Spanto: It’s been fucked up. You know, he [2tone] has to pick up my slack when I’m down. When I’m down to 150 lbs and I haven’t eaten for 2 weeks. He’s been a blessing, man. A godsend.

2tone: I think it’s very strange. You know how hard it is to get all the elements aligned and make this thing happen? Its very hard to do. I feel like the thousands of people who try this every year fall apart or they get out there and never even pass the stumbling blocks. You can tell there’s this energy. Then all of a sudden, bam! [claps hands], cancer. If it was me with cancer, I don’t think I would have pushed like [Spanto] did. I don’t think I could have fought it like that, honestly.

A shot from Born x Raised’s Spring 2014 lookbook


Spanto: You know what’s a trip? My parents, they’ve been feeding me organic food as long as I can remember. They never gave me soda. I’ve been eating healthy my whole life. It’s not like I have one kind of cancer. I have leukemia. I have lymphoma. I have a tumor in my chest. I have all kinds of shit wrong with me.

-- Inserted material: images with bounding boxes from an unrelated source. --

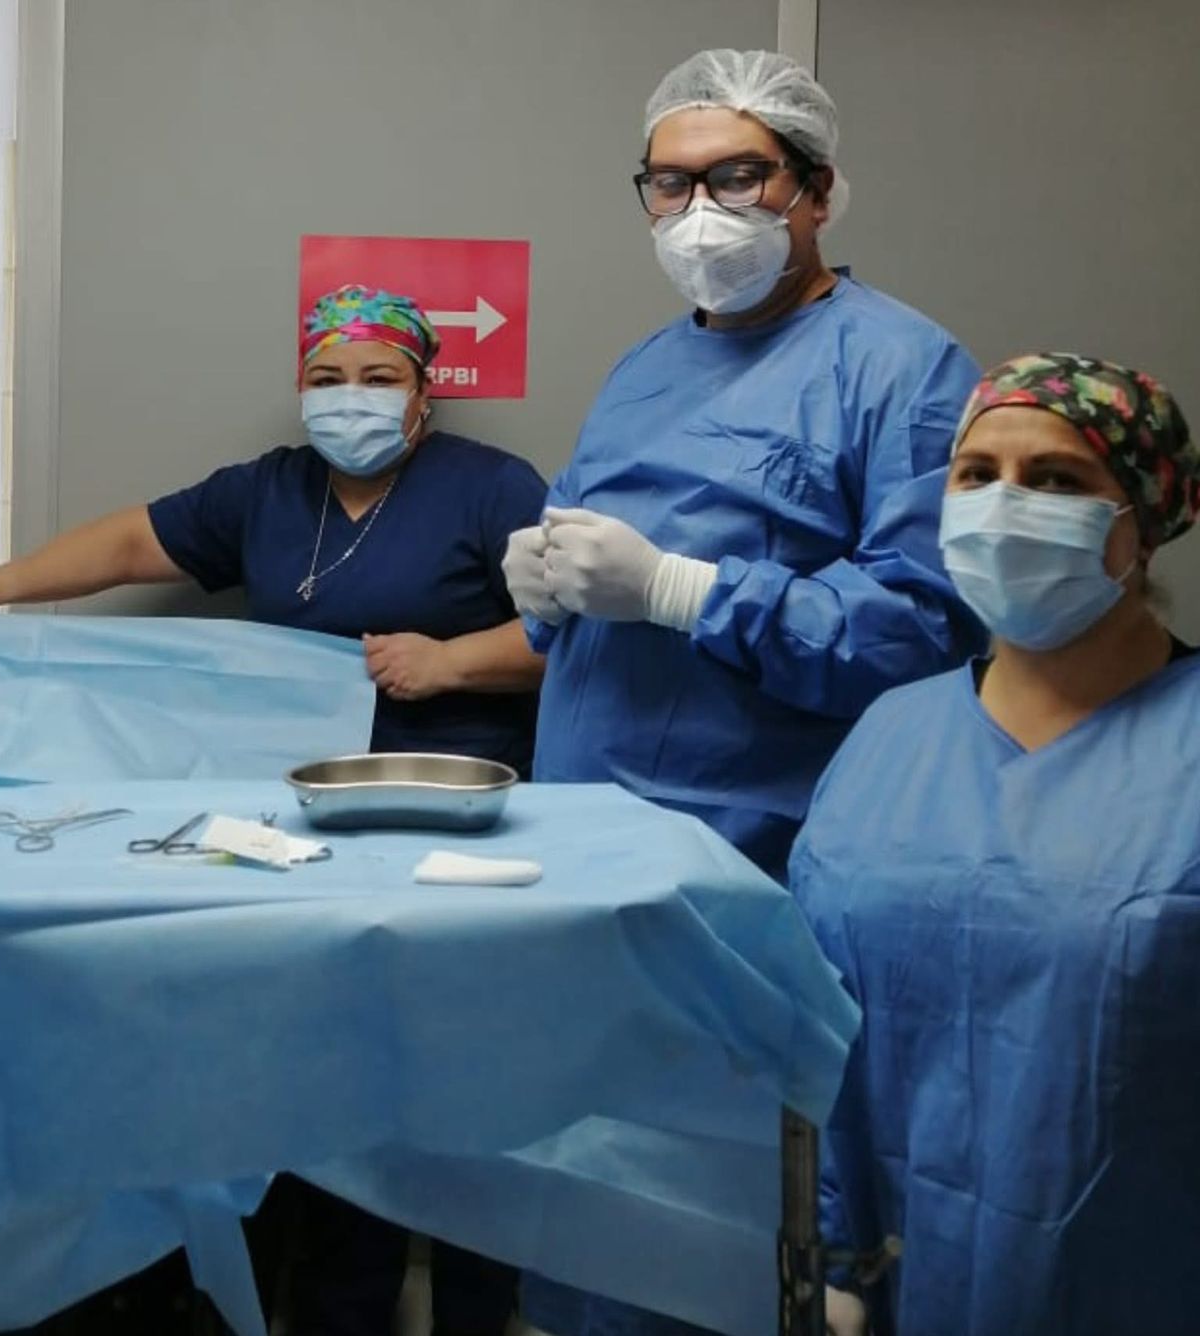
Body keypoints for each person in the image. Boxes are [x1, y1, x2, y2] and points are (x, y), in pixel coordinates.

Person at [0, 283, 546, 1335]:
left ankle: (478, 1310)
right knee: (332, 1082)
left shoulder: (491, 488)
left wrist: (450, 662)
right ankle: (336, 1306)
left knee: (459, 1085)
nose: (350, 397)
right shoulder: (269, 492)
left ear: (423, 398)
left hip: (452, 829)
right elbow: (131, 544)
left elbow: (570, 634)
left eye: (378, 378)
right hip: (302, 831)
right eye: (328, 377)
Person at [503, 48, 986, 1336]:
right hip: (584, 846)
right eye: (668, 184)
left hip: (752, 869)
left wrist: (684, 589)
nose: (698, 211)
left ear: (816, 191)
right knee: (591, 1195)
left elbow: (921, 630)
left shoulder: (902, 368)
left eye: (737, 178)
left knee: (727, 1223)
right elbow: (590, 573)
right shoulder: (641, 368)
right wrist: (543, 592)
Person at [791, 353, 1200, 1336]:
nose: (1004, 507)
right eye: (976, 475)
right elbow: (811, 1026)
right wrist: (823, 1257)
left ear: (1142, 520)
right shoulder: (890, 734)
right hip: (888, 1276)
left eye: (1056, 479)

2tone: They don’t tell you when you get lung cancer, ”Oh you smoked.” All these cancers, they don’t even tell you why. You got cancer. It’s crazy, man. It makes me angry. It makes me really angry seeing this shit. It’s like, “Okay, you have cancer, now you have to take this poison.” It’s a really crude way of dealing with it. It’s fucked up man.

And it’s all because of business. That’s what it all is. It’s all because of commerce, between people trying to make more money, pump more shit in all the food. Not giving a fuck. Everyone is so blindly rushing to get rich and not caring about the end result of all the things they’re doing to make the money.

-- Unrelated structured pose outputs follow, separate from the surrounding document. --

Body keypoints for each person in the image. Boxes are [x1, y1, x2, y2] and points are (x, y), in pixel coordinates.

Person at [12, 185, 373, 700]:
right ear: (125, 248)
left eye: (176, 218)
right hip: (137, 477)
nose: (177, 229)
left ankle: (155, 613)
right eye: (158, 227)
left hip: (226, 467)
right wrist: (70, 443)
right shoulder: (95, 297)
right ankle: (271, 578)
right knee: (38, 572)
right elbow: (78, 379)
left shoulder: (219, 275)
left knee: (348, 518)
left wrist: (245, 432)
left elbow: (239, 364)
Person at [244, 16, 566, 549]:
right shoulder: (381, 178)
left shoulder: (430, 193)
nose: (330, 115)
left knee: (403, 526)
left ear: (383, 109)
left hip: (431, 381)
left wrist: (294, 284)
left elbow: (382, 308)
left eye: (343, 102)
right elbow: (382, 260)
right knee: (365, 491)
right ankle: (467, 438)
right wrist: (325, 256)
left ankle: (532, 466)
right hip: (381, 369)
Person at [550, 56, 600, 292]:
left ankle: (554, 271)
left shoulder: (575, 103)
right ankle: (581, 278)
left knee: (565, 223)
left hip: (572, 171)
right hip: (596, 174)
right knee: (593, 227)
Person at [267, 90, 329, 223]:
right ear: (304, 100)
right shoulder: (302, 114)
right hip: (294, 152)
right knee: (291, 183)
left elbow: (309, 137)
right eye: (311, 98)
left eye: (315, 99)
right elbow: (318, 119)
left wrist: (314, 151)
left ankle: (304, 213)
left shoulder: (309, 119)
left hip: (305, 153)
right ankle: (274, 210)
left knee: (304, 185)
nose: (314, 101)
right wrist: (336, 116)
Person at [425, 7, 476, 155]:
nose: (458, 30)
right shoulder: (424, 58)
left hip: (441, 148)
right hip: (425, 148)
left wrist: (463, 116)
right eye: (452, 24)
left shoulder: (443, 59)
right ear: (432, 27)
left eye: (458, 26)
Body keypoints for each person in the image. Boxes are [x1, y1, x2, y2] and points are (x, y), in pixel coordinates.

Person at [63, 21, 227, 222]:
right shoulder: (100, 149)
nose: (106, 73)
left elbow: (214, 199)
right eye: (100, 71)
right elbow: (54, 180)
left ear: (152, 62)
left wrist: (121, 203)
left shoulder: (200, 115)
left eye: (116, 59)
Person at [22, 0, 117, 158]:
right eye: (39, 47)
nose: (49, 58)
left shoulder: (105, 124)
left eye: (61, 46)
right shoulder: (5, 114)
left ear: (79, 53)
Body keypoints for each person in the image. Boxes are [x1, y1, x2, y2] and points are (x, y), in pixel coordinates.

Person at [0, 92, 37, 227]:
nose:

We went to Memphis for a ceremony that his family put together for [Spanto], because he’s sick. We were at a supermarket and the health food section is like 4 feet long and it’s like Snack Wells and shit. If you look at all the grocery stores out there, its just all multi-colored bright boxes of Doritos and Pepsi. Coke and cookies. Nothing that’s not jammed with preservatives and chemicals. That’s middle America. On the coast, we have Whole Foods and all these health food places and you still have to move around those places properly. You have to pick the right fruit. It’s fucked up. The country is cannibalizing its own people.

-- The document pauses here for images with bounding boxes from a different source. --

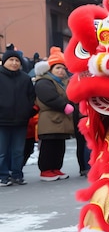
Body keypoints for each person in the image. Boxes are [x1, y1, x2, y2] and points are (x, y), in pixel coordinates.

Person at [35, 47, 75, 182]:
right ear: (50, 69)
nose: (61, 71)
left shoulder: (63, 83)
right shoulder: (44, 81)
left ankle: (56, 168)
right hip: (49, 119)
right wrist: (64, 106)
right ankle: (46, 170)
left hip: (61, 120)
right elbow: (49, 97)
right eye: (58, 68)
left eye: (63, 68)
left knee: (59, 145)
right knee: (49, 146)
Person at [0, 49, 37, 186]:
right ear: (5, 62)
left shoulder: (25, 78)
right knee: (2, 151)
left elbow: (32, 97)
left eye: (17, 61)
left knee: (18, 151)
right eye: (11, 60)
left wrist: (28, 112)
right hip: (2, 121)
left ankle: (17, 174)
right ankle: (3, 175)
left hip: (21, 121)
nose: (14, 63)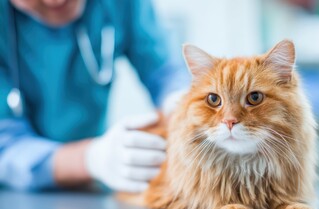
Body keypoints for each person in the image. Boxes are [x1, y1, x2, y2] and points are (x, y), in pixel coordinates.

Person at [0, 0, 189, 191]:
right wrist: (91, 159)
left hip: (94, 190)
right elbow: (5, 149)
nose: (56, 1)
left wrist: (179, 103)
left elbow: (164, 69)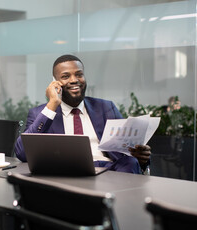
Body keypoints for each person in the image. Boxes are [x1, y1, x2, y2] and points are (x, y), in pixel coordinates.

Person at [14, 54, 151, 174]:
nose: (74, 80)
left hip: (109, 171)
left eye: (79, 74)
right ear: (55, 82)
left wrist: (140, 156)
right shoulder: (41, 113)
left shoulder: (106, 107)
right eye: (65, 76)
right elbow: (21, 153)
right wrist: (52, 104)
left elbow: (125, 149)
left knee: (130, 163)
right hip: (67, 173)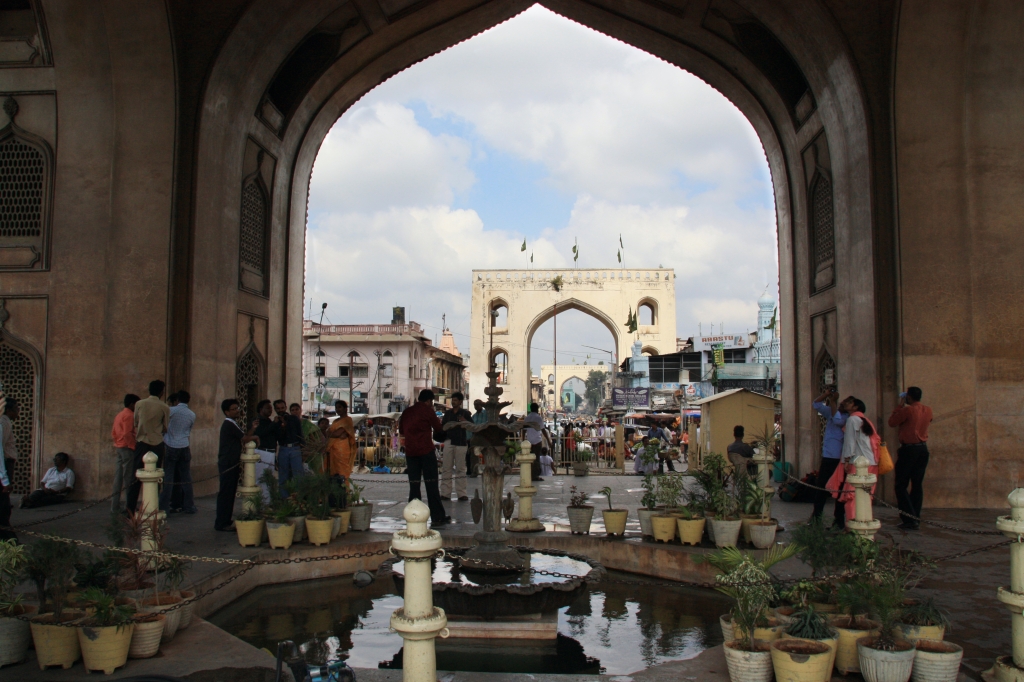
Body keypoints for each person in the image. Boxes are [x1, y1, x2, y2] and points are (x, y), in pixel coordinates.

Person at [399, 389, 449, 526]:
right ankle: (437, 516)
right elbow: (438, 428)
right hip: (426, 451)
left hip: (411, 452)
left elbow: (402, 430)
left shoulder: (407, 412)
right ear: (429, 401)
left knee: (414, 486)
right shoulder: (428, 411)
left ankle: (413, 516)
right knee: (431, 485)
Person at [888, 386, 933, 530]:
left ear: (909, 397)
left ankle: (908, 517)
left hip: (909, 449)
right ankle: (915, 516)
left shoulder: (907, 410)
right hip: (922, 449)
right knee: (917, 484)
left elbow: (892, 422)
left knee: (901, 484)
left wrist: (899, 406)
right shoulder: (928, 410)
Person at [828, 397, 879, 521]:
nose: (845, 403)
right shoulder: (864, 420)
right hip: (870, 462)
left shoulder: (852, 420)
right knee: (864, 494)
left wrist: (846, 460)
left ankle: (853, 524)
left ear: (856, 407)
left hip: (857, 462)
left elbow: (849, 443)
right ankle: (862, 521)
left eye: (849, 402)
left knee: (852, 495)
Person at [126, 380, 170, 513]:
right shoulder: (164, 407)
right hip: (156, 443)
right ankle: (152, 507)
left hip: (142, 442)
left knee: (135, 477)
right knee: (155, 477)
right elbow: (165, 427)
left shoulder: (140, 404)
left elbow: (136, 422)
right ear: (162, 392)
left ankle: (130, 509)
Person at [215, 399, 257, 531]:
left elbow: (243, 436)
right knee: (226, 493)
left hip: (232, 462)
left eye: (237, 408)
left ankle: (226, 519)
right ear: (227, 412)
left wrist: (253, 429)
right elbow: (245, 439)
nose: (237, 410)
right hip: (228, 462)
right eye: (233, 409)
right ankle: (222, 522)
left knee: (230, 492)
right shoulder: (229, 424)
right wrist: (255, 437)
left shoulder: (233, 423)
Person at [811, 388, 851, 528]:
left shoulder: (848, 418)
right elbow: (816, 404)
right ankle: (816, 517)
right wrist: (827, 394)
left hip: (838, 458)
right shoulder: (832, 411)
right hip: (828, 456)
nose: (842, 404)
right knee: (821, 488)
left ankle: (838, 520)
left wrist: (833, 402)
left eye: (846, 403)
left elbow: (837, 420)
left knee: (839, 489)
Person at [161, 391, 197, 514]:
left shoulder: (171, 411)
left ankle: (164, 506)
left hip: (171, 445)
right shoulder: (192, 414)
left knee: (169, 478)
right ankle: (189, 505)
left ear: (177, 400)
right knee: (186, 477)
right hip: (184, 445)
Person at [440, 392, 472, 501]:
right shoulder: (448, 414)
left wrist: (465, 421)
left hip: (461, 442)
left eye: (455, 400)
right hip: (449, 441)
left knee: (460, 469)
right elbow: (443, 427)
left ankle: (462, 493)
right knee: (446, 468)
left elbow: (472, 426)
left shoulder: (465, 413)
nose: (453, 402)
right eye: (452, 400)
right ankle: (445, 493)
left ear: (460, 402)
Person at [110, 394, 140, 513]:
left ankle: (115, 506)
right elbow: (128, 433)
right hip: (127, 448)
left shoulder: (119, 415)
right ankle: (129, 506)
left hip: (119, 447)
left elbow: (114, 432)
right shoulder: (129, 415)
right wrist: (133, 446)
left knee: (118, 478)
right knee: (129, 479)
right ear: (132, 404)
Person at [251, 399, 278, 499]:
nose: (270, 410)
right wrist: (273, 424)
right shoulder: (257, 421)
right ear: (261, 409)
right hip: (262, 452)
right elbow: (261, 433)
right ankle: (258, 501)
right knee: (260, 478)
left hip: (271, 452)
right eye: (268, 408)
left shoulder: (269, 421)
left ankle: (267, 501)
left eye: (271, 408)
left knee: (269, 479)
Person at [274, 399, 305, 485]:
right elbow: (276, 438)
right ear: (275, 409)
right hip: (283, 449)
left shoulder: (293, 419)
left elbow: (300, 435)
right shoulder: (276, 422)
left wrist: (303, 451)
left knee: (298, 475)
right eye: (278, 408)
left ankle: (299, 497)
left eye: (282, 408)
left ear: (285, 408)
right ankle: (285, 497)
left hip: (295, 448)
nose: (280, 410)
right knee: (283, 476)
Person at [325, 400, 357, 483]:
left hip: (342, 451)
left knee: (342, 473)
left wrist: (333, 434)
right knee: (332, 472)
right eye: (336, 407)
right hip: (332, 450)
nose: (338, 409)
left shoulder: (347, 420)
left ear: (345, 409)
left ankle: (345, 493)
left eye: (340, 407)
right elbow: (330, 433)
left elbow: (336, 433)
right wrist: (335, 435)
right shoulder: (335, 421)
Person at [520, 403, 545, 480]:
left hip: (529, 442)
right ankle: (535, 476)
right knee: (536, 458)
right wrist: (548, 440)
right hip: (537, 441)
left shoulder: (527, 418)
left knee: (529, 459)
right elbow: (543, 430)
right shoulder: (538, 418)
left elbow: (523, 430)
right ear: (537, 409)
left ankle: (530, 475)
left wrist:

That’s the same shit that’s happening in these neighborhoods. People get this gold rush shit, “Ooh, I can fucking flip 20-30 houses.” There’s no end. When does it fucking end? How much is enough? I work with people that make millions of dollars. 30, 60, 100... where do you cap off? You need more? What more do you need? People just get hooked on that shit. I don’t understand it because I’m not a millionaire. Maybe if I was I’d be that type of asshole, but I don’t think so.

Luis: Maybe you don’t ever want to get to that point anyways, to find out...

2tone: Naw, I mean, I’d like to make money [everyone laughs]. I’d never want to be at the helm of a $100 million company because you basically belong to your company. You’re putting out fires all day and waiting for your heart attack. I don’t want to take over the world, by any means.


2tone: You’re pretty much getting this shit live as it happens from us. We’re just kind of winging it, really. We do have plans and there is structure, but I think right now is a period where it’s really fun and there’s a lot of room for it to be enjoyable. I think after a certain point, the fun will get sucked out of it. It could be a long time from now, but there’s a point when you start really getting huge and you turn around and are like, “Holy shit, what the fuck happened?” You know what I mean? I’m enjoying it now. I think we can do whatever the fuck we want, really. We’re not answering to anybody.

Spanto: It’s our live diary.

2tone: We’re not funded by anybody. We had another partner give us some money to start it (Born x Raised) and we’ve been flipping it and flipping it and flipping it. We’re making the money as we go. We have one employee. We generate enough money to pay him and pay for our cell phones [laughs]

Spanto: We do everything in-house. We shoot everything. We design everything. The girls that we shoot are just girls that we know. We don’t have a budget for anything. We’re just documenting our lives, that’s all it is.

It’s organic, that’s the most important thing.